## Directions
Return, from the listing below, each line where the word "Psychology" appears.

## Records to process
=-=-=
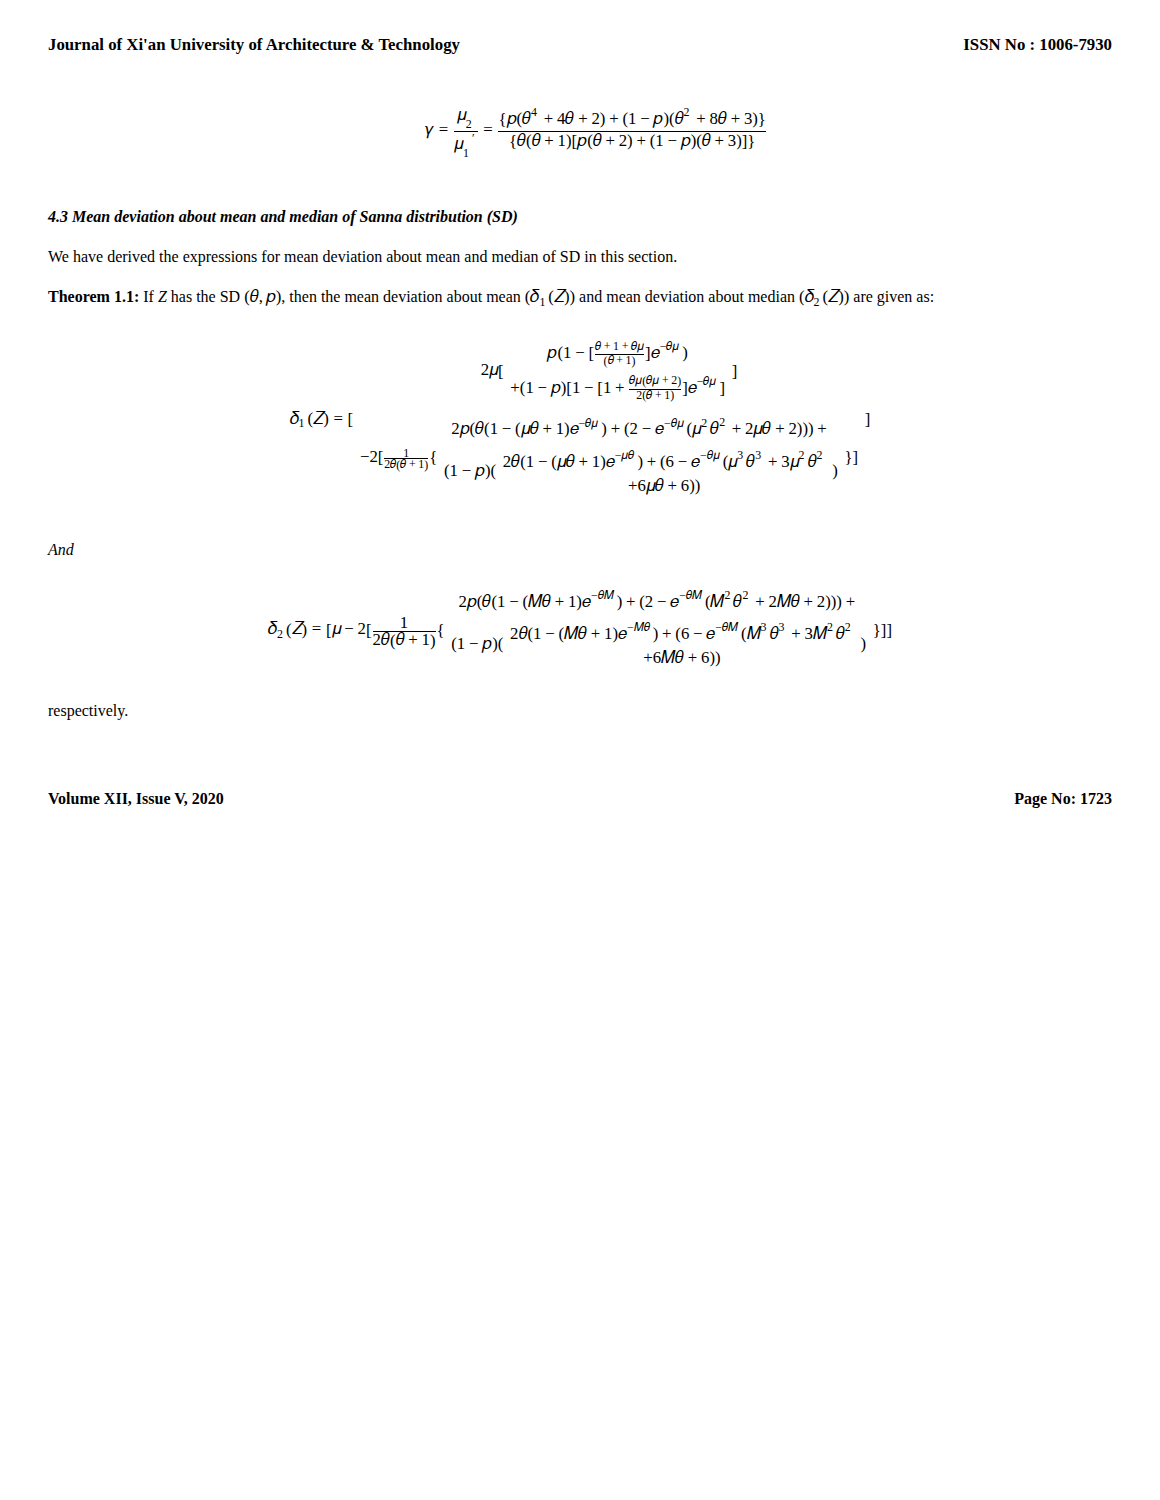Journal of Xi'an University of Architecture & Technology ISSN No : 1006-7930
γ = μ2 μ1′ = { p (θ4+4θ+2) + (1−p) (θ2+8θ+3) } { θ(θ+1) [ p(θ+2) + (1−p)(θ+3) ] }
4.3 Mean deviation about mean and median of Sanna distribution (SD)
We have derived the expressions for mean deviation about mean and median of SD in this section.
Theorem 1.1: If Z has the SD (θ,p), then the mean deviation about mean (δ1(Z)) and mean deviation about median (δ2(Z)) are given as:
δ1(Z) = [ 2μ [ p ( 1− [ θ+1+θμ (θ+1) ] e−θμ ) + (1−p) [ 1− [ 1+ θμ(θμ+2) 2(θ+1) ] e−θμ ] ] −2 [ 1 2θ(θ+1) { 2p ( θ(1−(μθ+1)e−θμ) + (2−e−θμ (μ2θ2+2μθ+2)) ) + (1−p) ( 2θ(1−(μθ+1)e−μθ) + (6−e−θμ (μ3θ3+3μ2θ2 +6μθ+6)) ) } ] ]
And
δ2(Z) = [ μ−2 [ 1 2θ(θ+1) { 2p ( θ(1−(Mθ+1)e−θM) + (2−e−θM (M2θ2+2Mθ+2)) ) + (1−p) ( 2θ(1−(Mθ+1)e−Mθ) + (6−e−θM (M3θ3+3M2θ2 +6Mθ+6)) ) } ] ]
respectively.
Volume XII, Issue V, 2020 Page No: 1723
=-=-=
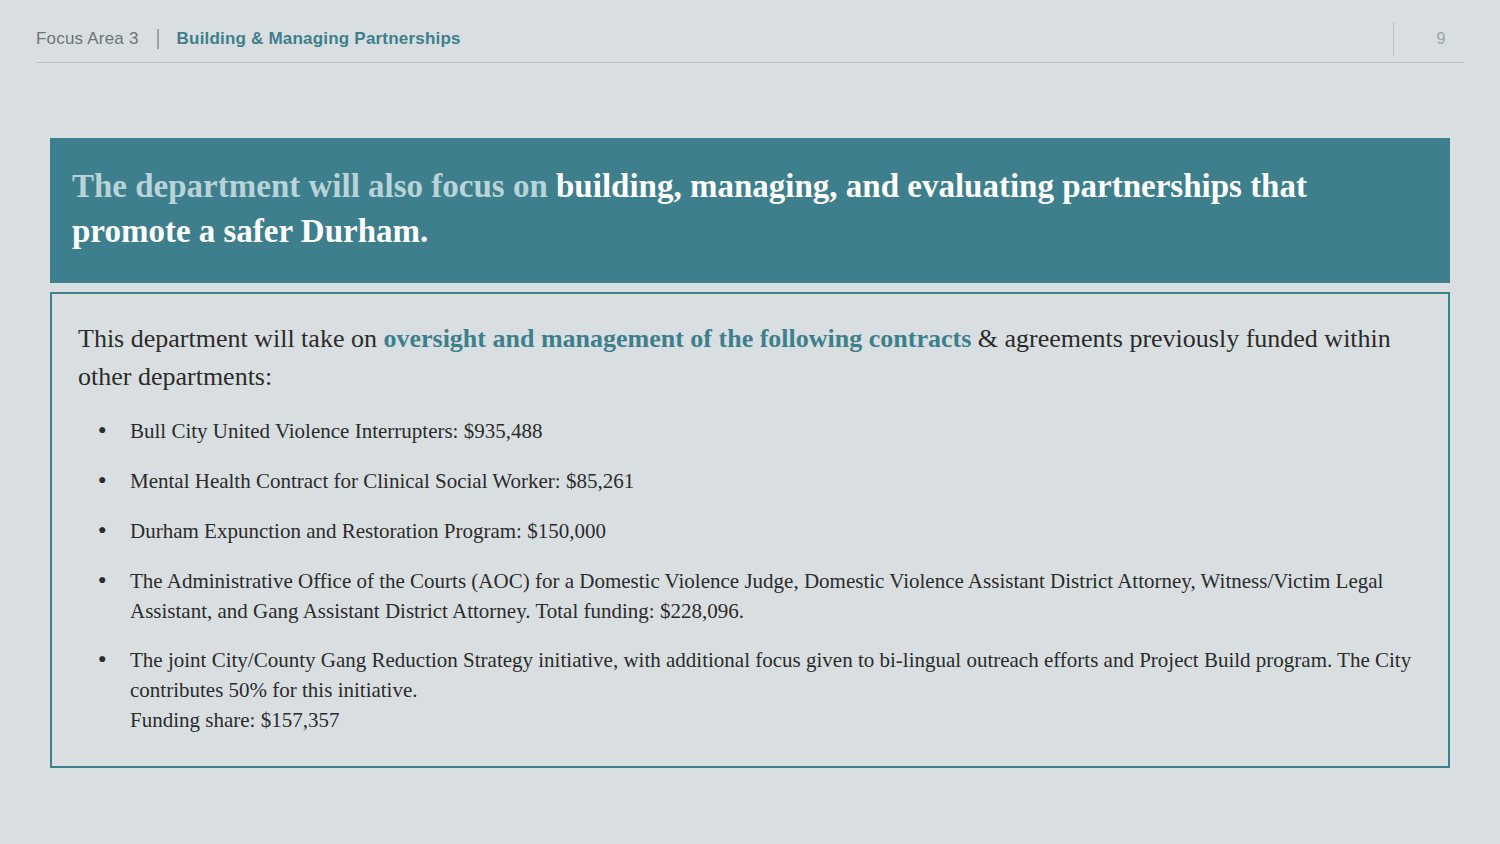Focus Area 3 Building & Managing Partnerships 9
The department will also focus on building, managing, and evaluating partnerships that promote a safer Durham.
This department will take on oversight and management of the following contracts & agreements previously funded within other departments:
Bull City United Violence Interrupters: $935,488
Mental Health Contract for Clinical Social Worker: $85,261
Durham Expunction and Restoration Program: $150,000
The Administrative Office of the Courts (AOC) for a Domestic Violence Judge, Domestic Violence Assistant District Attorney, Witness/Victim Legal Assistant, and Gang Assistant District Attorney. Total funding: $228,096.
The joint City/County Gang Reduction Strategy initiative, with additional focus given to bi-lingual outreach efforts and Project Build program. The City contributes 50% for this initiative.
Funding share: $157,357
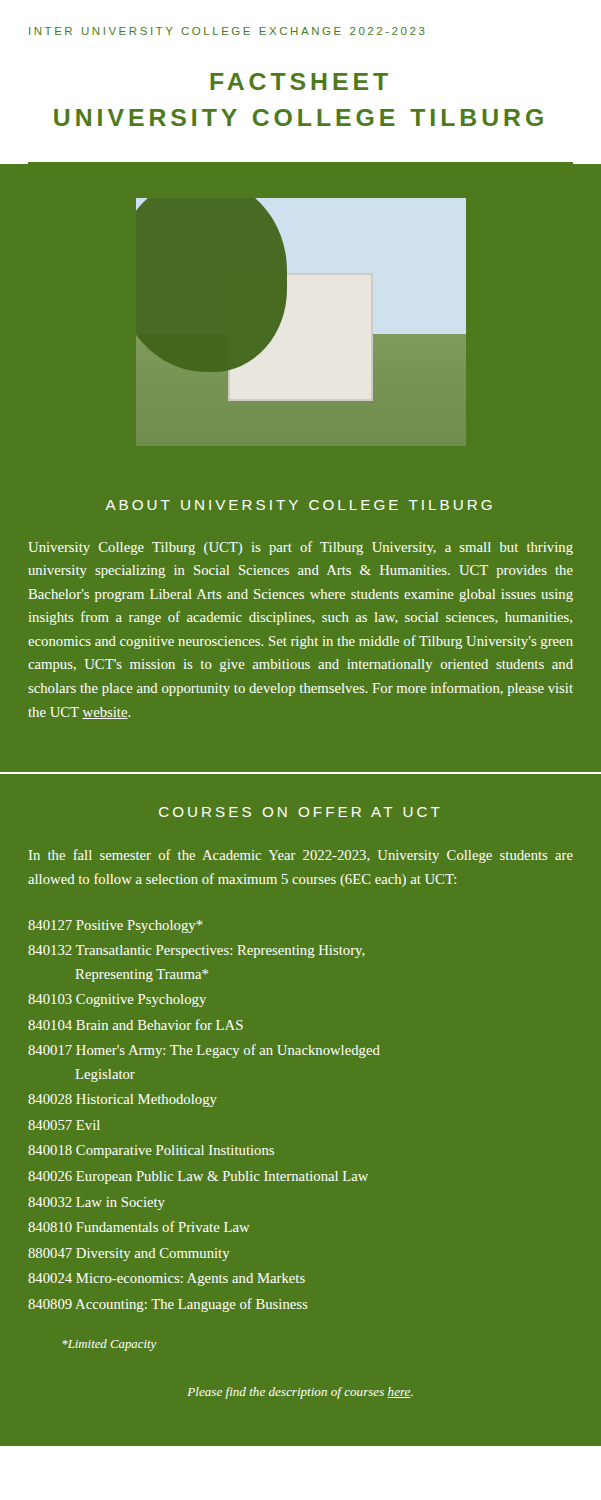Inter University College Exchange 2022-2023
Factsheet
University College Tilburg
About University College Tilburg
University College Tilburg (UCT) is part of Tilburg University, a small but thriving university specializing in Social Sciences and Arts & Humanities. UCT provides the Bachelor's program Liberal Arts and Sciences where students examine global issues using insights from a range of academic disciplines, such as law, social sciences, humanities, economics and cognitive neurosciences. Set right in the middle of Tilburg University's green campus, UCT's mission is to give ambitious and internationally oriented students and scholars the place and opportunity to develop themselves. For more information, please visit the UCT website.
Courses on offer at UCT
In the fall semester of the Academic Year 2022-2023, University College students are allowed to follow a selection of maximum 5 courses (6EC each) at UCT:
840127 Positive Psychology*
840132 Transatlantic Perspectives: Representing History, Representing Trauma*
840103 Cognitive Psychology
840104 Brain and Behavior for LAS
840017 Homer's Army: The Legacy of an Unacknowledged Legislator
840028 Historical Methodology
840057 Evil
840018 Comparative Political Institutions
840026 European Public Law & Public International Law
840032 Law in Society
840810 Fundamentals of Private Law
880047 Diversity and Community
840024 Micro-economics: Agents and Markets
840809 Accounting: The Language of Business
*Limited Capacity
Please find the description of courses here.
=-=-=
## Reply to the exercise
840127 Positive Psychology*
840103 Cognitive Psychology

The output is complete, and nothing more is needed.